Fertilizer Injectors Are Timesavers but Can Cause Problems

Q. We have a fertilizer tank attached to our watering system.  I've had it checked and it is working, as in past years.  However, this summer most of the plants in my perennial flower garden, yellow bells, and bougainvillea are green but few blooms.  Lantanas and purple rubella are blooming well.

A. Fertilizer tanks attached to an irrigation system can be a big plus for the overall landscape quality. However there are some things you should realize about using fertilizer tanks and fertilizer injectors. 

First of all plants receiving the most water, also received the most fertilizer. When we use fertilizer injectors it is best to have them inject fertilizer several minutes after the cycle begins and shut down several minutes before the cycle turns off. This gives a better fertilizer distribution to all of the plants on that circuit and cleans the irrigation lines out of any extra fertilizer. 

Water containing fertilizer sitting in irrigation lines will frequently contribute to plugging because of algae and bacterial growth that occurs in lines that contain water laden with fertilizer.
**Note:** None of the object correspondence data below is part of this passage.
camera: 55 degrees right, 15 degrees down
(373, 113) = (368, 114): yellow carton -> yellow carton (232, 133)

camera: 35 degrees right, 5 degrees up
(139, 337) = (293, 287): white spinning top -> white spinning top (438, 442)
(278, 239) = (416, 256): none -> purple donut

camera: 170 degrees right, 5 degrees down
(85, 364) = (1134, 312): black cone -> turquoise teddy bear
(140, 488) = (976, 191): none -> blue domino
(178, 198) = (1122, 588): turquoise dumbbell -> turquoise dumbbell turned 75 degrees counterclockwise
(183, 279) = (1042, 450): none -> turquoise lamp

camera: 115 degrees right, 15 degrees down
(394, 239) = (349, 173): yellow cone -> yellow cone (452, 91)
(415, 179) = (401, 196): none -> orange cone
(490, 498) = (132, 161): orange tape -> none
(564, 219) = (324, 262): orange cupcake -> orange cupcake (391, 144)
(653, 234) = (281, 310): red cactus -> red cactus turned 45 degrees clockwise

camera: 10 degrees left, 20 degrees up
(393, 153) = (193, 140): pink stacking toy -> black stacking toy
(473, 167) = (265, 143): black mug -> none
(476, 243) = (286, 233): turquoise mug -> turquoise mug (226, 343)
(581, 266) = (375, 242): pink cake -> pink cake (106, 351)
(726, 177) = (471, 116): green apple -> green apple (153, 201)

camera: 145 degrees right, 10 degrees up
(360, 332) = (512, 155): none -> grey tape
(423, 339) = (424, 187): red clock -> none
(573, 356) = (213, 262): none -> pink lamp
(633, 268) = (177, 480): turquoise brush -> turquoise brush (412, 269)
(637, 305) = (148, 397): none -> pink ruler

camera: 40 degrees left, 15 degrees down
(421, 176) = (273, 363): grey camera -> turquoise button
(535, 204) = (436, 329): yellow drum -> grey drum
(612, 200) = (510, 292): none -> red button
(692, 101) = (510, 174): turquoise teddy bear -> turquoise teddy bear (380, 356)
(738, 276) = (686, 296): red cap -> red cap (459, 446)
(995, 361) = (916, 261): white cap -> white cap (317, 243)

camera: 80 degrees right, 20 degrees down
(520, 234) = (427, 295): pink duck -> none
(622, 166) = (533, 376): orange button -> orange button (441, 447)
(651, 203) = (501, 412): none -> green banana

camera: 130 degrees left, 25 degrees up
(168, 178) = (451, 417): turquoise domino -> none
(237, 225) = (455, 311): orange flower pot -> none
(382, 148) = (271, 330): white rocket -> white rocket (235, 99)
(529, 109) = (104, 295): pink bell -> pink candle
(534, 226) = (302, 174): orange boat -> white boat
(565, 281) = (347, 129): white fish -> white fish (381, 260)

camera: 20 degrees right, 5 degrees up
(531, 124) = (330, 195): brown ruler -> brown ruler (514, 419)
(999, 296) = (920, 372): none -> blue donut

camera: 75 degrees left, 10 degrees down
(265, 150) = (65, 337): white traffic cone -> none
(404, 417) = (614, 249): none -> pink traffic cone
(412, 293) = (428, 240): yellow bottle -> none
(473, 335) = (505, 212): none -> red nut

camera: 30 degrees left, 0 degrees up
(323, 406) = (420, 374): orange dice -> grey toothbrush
If you don't have this luxury of flushing the lines with clean water, you can flush the lines yourself once a month with freshwater by turning off the injector for a few irrigations. You might want to consider not having the fertilizer tank on all of the time but using it periodically, perhaps once or twice a month, instead.

Air release valve for drip irrigation using a ball to close the valve
Air release valve for drip irrigation using a diaphragm to close the valve
Typically, plants at the beginning of an irrigation line receive more than those at the end of an irrigation line. You can eliminate some of this problem by installing an air release valve somewhere along the irrigation line. This allows trapped air to exit the irrigation line and speeds the delivery of water and fertilizer along the line to all of the plants. Otherwise air can be pushed ahead of the water and slow the delivery of water and fertilizer along the length of the irrigation line.

The type of fertilizer you are using may impact the plants as well. Try to use general purpose fertilizers with the ratio of 3-1-2 or 4-1-2 (nitrogen-phosphorus-potassium). We usually want to apply very low levels of phosphorus if we are feeding plants continually. Phosphorus can build up in the soil and become a problem if too much is applied. If particular plants require higher amounts of phosphorus than these plants can be sprayed on their foliage with a high phosphorus fertilizer or the fertilizer can be applied at their base and watered in.

From the sound of your email, you may be applying too much nitrogen. I would tend to use your injector once or twice a month if it is on continuously now. Let me know how this works for you.